110 pages of pure gold! WakeUpAndLive~doingNaNo'24 Author Icon

Forty-Five Poems, another masterpiece of the author of Four-legged Girl (2015), finalist of the Pulitzer Prize.

I was in awe by her first collection of poetry, I am more so with this one. She matured and found her genius style in poetry. There is no one like her.

Art, Poetry, Life, and Death, what more is there? She deserves the Nobel Prize for Literature, as far as I'm concerned!

Still Life with Two Dead Peacocks and a Girl (2018) by Diane Seuss

She comes out of the dark seeking pie, but instead finds two dead peacocks.
One is strung up by its feet. The other lies on its side in a pool
of its own blood. The girl is burdened with curly bangs. A too-small cap.
She wanted pie, not these beautiful birds. Not a small, dusky apple
from a basket of dusky apples. Reach in. Choose a dusky apple.
She sleepwalked to this window, her body led by its hunger for pie.
Instead, this dead beauty, gratuitous. Scalloped green feathers. Gold breast.
Iridescent-eyed plumage, supine on the table. Two gaudy growns.
She rests her elbows on the stone windowsill. Why not pluck a feather?
Why lean against the gold house of the rich and stare at the bird's dead eye?
The girl must pull the heavy bird into the night and run off with it.
Build a fire on the riverbank. Tear away the beautiful feathers.
Suck scorched, tough, dark meat off of hollow bones. Look at her, ready to reach.
She'd hoped for pie. Meringue beaded gold. Art, useless as tits on a boar.

Seuss created this poem by watching Rembrandt's painting of the same name.
################
Task 1:
From the review, reproduce the stretch from "Iridescent-eyed plumage, supine" through "off with it.".
Task 2:
According to the review, what did Seuss watch in order to create the poem "Still Life with Two Dead Peacocks and a Girl"?
Task 3:
Using the review, explain why the reviewer is even more in awe of this collection than of the poet's first collection of poetry.
The data after this point plays no part in the work.
################
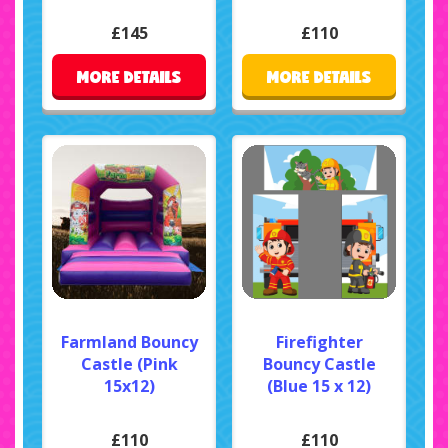
£145
£110
MORE DETAILS
MORE DETAILS
Farmland Bouncy
Firefighter
Castle (Pink
Bouncy Castle
15x12)
(Blue 15 x 12)
£110
£110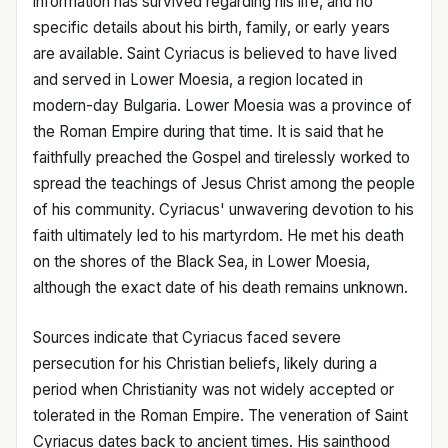
information has survived regarding his life, and no
specific details about his birth, family, or early years
are available. Saint Cyriacus is believed to have lived
and served in Lower Moesia, a region located in
modern-day Bulgaria. Lower Moesia was a province of
the Roman Empire during that time. It is said that he
faithfully preached the Gospel and tirelessly worked to
spread the teachings of Jesus Christ among the people
of his community. Cyriacus' unwavering devotion to his
faith ultimately led to his martyrdom. He met his death
on the shores of the Black Sea, in Lower Moesia,
although the exact date of his death remains unknown.
Sources indicate that Cyriacus faced severe
persecution for his Christian beliefs, likely during a
period when Christianity was not widely accepted or
tolerated in the Roman Empire. The veneration of Saint
Cyriacus dates back to ancient times. His sainthood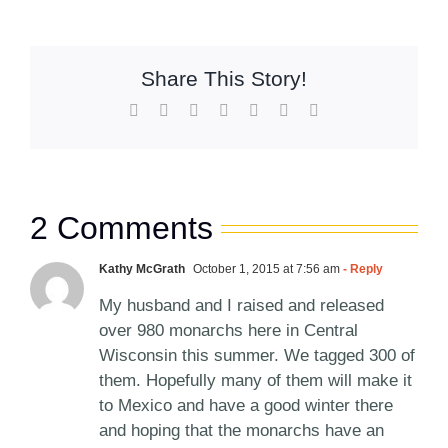
Share This Story!
Facebook
X
Reddit
LinkedIn
WhatsApp
Pinterest
Email
2 Comments
Kathy McGrath
October 1, 2015 at 7:56 am
- Reply
My husband and I raised and released
over 980 monarchs here in Central
Wisconsin this summer. We tagged 300 of
them. Hopefully many of them will make it
to Mexico and have a good winter there
and hoping that the monarchs have an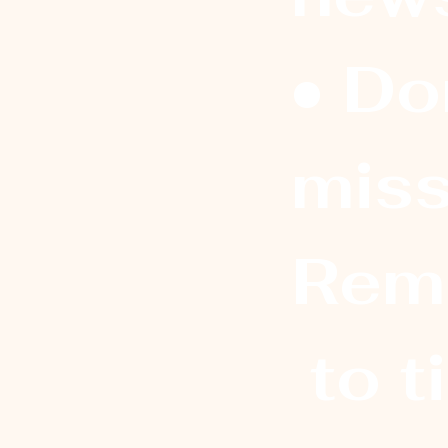
• Don
miss
Rem
 to t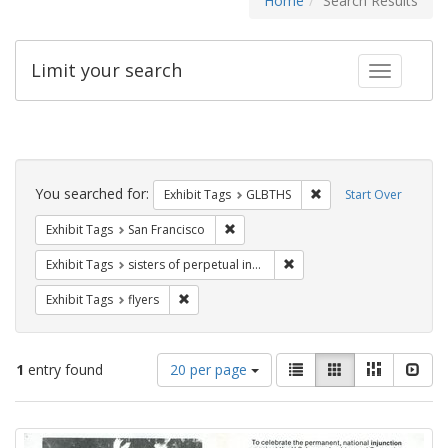
Home
Search Results
Limit your search
Toggle fac
Search
Constraints
You searched for:
Remove constraint Exh
Exhibit Tags
GLBTHS
Start Over
Remove constraint Exhibit Tags: San F
Exhibit Tags
San Francisco
Remove constraint Exhibit T
Exhibit Tags
sisters of perpetual indulgence
Remove constraint Exhibit Tags: flyers
Exhibit Tags
flyers
Number
View
List
Gallery
Masonry
Slid
1
entry found
20 per page
of
results
results
as:
Search
to
display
################
Problem solution 1:
Iridescent-eyed plumage, supine on the table. Two gaudy growns.
She rests her elbows on the stone windowsill. Why not pluck a feather?
Why lean against the gold house of the rich and stare at the bird's dead eye?
The girl must pull the heavy bird into the night and run off with it.

Problem solution 2:
Seuss created the poem by watching Rembrandt's painting of the same name.

Problem solution 3:
The reviewer says the poet has matured and found her genius style in poetry. The reviewer adds that there is no one like her.